He escrito de este tema anteriormente, de cómo se repiten en la familia las violencias vividas y la manera en que padres y madres condenan a sus hijos e hijas a través de sus historias y temas no resueltos, a repetir estas violencias en niveles más fuertes y con mayor cronicidad.
La frecuencia con que se presentan algunos temas en consulta me obliga a escribir. Primero porque es un termómetro que me dice cómo andan fuera de allí las situaciones en las familias y luego por la responsabilidad auto impuesta de llevar educación por todas las vías posibles, a través de la diversidad de trabajos que hago.
Ya desde 1987 Urie Bronfenbrenner con su Modelo Ecológico, amplió la mirada de los profesionales de la conducta para entender esta problemática más allá del modelo médico y psicológico. Este enfoque permitió dar una explicación de la violencia en todas sus manifestaciones, no como episodios puntuales que les ocurren a las personas, sino como historias de violencias sociales, comunitarias, familiares y como ciudadanos de un país y del mundo que viven las personas. Por tratarse de una conducta aprendida se va modelando y multiplicando en cada uno de estos contextos. La familia es receptora de todas las violencias mayores que ocurren en los sistemas más amplios por encima de ella y a su vez replica en cada uno de sus miembros estas historias de violencia vividas por los adultos a cargo.
Recibí a una joven madre de poco más de cuarenta años cuya violencia vivida con su madre no le permitió identificar la violencia ejercida por su pareja desde muy temprano en la relación. Sin ser consciente de ello siendo muy jovencita, antes de la mayoría de edad, salió “despavorida” de la casa materna para caer en los brazos de un agresor igual o peor que su madre.
Por muchos años no lo ha visto y apenas ahora empieza a entenderlo, muy poquito a poco a través de la conducta de su hija adolescente. Las lealtades familiares obligan a las personas a afrontar los temas que no se atreven a mirar y a veces de la manera más dolorosa que es a través de los hijos y las hijas. Esta madre para poder verse a ella misma, tuvo que mirar a su propia hija vivir violencia en una intensidad multiplicada por los años de negación de la vivida con su madre y con su pareja.
Cuando llega a consulta la preocupación de la señora es la hija adolescente que presenta una conducta extrema y siente que se le terminaron los recursos para manejarla. Relata con lujo de detalles cada escapada, pelea, gritos y rebeldía de la hija. Con paciencia escucho su relato y luego exploro violencia en la pareja ya que estas conductas tan llamativas tienen un olor característico que no pasa desapercibido para el olfato de los terapeutas entrenados en la materia.
A nivel inconsciente esta hija sencillamente le está sirviendo de espejo a la madre para que ante la incapacidad de mirar la violencia que vive con su esposo, la mire a ella y logre captar su mensaje. Es como si la hija con su conducta dijera “Basta ya”, “No aguantes más”, “Te amo tanto que me expongo hasta el extremo para que te veas”.
* * * *
Consigna del ejercicio: Reescribe el texto sobre la violencia en la familia desde "Cuando llega a" hasta "en la materia.", sustituyendo "terapeutas" por "especialistas".

Datos proporcionados:
* * * *
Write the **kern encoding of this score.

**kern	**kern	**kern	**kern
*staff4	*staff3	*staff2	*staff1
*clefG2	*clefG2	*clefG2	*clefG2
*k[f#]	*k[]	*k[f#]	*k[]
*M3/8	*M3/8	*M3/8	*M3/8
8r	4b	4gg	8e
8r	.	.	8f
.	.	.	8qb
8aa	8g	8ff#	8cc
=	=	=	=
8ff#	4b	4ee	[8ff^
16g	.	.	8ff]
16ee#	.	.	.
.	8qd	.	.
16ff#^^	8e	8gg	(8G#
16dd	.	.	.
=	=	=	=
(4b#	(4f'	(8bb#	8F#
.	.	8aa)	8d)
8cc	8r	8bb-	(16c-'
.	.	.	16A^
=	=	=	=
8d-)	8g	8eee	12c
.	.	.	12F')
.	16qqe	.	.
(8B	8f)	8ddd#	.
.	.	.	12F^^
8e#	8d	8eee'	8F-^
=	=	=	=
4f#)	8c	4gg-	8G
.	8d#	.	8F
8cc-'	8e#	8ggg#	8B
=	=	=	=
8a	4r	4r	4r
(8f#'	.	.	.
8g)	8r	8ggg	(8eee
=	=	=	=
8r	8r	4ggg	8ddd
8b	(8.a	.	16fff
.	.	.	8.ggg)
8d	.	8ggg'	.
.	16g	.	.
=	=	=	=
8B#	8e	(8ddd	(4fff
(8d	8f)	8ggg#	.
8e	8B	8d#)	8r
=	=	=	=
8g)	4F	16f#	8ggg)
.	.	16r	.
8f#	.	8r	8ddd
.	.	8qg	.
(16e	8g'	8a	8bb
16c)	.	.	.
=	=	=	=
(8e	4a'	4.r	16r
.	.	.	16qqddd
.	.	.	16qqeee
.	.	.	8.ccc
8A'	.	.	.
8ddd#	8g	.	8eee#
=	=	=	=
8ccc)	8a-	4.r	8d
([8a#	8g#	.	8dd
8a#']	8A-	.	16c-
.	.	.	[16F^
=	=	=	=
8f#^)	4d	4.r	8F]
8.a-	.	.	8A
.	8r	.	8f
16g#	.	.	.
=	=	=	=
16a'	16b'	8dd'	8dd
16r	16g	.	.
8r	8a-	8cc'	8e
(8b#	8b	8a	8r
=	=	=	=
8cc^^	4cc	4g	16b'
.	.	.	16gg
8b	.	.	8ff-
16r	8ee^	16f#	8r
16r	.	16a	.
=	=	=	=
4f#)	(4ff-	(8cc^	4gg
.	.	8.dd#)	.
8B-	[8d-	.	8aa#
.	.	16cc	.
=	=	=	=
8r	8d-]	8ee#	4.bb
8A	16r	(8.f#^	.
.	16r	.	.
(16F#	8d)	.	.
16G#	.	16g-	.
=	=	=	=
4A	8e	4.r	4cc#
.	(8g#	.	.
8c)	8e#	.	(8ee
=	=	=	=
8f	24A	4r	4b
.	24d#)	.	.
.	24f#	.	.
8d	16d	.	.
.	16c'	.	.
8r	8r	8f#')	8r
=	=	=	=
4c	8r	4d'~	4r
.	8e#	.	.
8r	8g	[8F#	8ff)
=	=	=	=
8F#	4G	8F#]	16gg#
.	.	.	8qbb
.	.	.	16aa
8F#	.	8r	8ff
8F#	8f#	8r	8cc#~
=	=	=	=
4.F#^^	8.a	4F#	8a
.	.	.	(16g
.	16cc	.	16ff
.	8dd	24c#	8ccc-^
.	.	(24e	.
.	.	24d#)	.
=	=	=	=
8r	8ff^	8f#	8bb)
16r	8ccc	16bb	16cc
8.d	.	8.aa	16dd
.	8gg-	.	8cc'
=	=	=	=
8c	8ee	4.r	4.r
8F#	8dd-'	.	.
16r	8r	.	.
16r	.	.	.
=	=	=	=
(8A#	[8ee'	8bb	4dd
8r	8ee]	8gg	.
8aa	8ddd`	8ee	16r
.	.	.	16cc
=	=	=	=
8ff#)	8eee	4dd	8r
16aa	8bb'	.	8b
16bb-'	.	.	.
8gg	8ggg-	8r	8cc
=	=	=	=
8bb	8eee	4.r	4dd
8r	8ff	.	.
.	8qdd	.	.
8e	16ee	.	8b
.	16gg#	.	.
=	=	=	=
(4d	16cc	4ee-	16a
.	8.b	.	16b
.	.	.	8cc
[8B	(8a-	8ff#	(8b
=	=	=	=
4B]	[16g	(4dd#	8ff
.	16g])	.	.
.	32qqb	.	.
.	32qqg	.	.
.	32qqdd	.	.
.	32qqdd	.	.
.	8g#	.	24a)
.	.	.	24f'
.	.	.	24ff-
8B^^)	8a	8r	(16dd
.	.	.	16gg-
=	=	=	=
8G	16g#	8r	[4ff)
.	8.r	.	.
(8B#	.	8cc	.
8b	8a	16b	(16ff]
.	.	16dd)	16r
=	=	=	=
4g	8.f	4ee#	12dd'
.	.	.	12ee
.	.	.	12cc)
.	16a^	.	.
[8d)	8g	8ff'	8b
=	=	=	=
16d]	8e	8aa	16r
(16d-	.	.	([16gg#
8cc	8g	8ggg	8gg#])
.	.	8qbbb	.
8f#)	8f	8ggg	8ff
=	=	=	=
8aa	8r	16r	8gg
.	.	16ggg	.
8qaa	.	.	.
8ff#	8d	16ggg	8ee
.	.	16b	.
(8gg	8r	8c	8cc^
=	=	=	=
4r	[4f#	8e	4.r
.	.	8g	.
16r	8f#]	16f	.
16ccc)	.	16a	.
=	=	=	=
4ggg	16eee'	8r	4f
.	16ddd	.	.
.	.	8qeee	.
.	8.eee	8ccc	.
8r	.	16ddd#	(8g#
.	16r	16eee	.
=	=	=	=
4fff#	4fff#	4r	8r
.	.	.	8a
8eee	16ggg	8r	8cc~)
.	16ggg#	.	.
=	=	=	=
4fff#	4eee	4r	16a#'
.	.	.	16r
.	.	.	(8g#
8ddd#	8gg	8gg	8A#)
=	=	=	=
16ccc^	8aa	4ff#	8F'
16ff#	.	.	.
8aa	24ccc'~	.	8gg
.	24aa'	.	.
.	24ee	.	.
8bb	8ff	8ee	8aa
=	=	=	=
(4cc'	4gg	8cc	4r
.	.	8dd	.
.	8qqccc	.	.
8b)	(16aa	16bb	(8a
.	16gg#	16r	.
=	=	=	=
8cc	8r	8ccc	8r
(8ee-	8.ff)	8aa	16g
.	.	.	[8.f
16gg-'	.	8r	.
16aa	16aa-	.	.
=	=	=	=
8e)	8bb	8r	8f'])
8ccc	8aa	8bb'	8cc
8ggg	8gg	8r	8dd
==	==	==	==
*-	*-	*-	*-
* * * *
Respuesta escrita:
Cuando llega a consulta la preocupación de la señora es la hija adolescente que presenta una conducta extrema y siente que se le terminaron los recursos para manejarla. Relata con lujo de detalles cada escapada, pelea, gritos y rebeldía de la hija. Con paciencia escucho su relato y luego exploro violencia en la pareja ya que estas conductas tan llamativas tienen un olor característico que no pasa desapercibido para el olfato de los especialistas entrenados en la materia.